── Textauszug

Was sagen uns die Psalmen?
Psalm 89
Psalm 89
Vers 1‑2
Im vorhergehenden Psalm haben wir den leidenden Christus betrachtet; hier aber wird unsere Aufmerksamkeit auf die Gütigkeiten Gottes hingelenkt, denn bis zum 37. Vers spricht der Psalmist nur von der Güte, der Treue und der Grösse Gottes. Man merkt es ihm an: er hat Freude daran, Gott zu erheben und Ihn zu preisen. Ethan, der Esrachiter, der Schreiber dieses Psalmes, ist uns ein guter Wegweiser auf diesem Gebiet; möchten wir in seine Fußstapfen treten! Er fängt seinen Psalm an mit den Worten: „Die Gütigkeiten Jehovas will ich besingen ewiglich, von Geschlecht zu Geschlecht mit meinem Munde kundmachen deine Ireue.), Ethan hatte die Güte Gottes erlebt; sie war gewaltig in seinen Augen. Er war deshalb davon überzeugt, dass diese Güte nicht nur auf Erden, sondern auch in der Ewigkeit besungen werde.
Der Ausdruck „Güte“ in Bezug auf Gott im Alten Testament ist in manchen Fällen gleichbedeutend mit Liebe. Doch wurde Gott als die Liebe (1. Joh. 4, 8‑9) erst durch das Kommen Seines Sohnes auf die Erde geoffenbart. Wir werden diese Liebe ewiglich preisen und gleichzeitig eingedenk bleiben all der Gütigkeiten Gottes.

────
── Bereitgestellte Daten

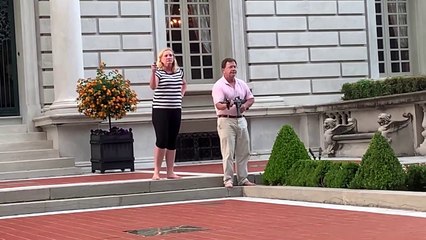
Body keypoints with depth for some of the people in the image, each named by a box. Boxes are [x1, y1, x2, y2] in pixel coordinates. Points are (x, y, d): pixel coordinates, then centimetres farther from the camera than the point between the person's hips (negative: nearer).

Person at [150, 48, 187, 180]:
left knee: (172, 142, 7)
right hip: (160, 110, -5)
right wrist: (153, 72, -37)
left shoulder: (179, 72, 11)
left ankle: (170, 172, 12)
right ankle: (156, 171, -3)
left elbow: (184, 84, 32)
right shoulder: (158, 72, -6)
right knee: (162, 141, -10)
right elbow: (153, 86, -24)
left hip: (176, 109, 5)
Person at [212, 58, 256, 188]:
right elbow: (218, 105, -18)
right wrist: (227, 105, -39)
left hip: (241, 120, 6)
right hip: (226, 121, -6)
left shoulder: (241, 84, 13)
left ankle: (243, 179, 17)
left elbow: (251, 98, 18)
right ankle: (228, 180, -5)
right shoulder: (218, 86, -7)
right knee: (228, 153, -9)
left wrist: (245, 105, -3)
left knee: (243, 152, 9)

────

◆ **Aufgabenstellung**
Schreiben Sie den obigen Text über Psalm 89 vollständig und ohne jede Änderung nieder.

◆ **Ergebnis**
Was sagen uns die Psalmen?
Psalm 89
Psalm 89
Vers 1‑2
Im vorhergehenden Psalm haben wir den leidenden Christus betrachtet; hier aber wird unsere Aufmerksamkeit auf die Gütigkeiten Gottes hingelenkt, denn bis zum 37. Vers spricht der Psalmist nur von der Güte, der Treue und der Grösse Gottes. Man merkt es ihm an: er hat Freude daran, Gott zu erheben und Ihn zu preisen. Ethan, der Esrachiter, der Schreiber dieses Psalmes, ist uns ein guter Wegweiser auf diesem Gebiet; möchten wir in seine Fußstapfen treten! Er fängt seinen Psalm an mit den Worten: „Die Gütigkeiten Jehovas will ich besingen ewiglich, von Geschlecht zu Geschlecht mit meinem Munde kundmachen deine Ireue.), Ethan hatte die Güte Gottes erlebt; sie war gewaltig in seinen Augen. Er war deshalb davon überzeugt, dass diese Güte nicht nur auf Erden, sondern auch in der Ewigkeit besungen werde.
Der Ausdruck „Güte“ in Bezug auf Gott im Alten Testament ist in manchen Fällen gleichbedeutend mit Liebe. Doch wurde Gott als die Liebe (1. Joh. 4, 8‑9) erst durch das Kommen Seines Sohnes auf die Erde geoffenbart. Wir werden diese Liebe ewiglich preisen und gleichzeitig eingedenk bleiben all der Gütigkeiten Gottes.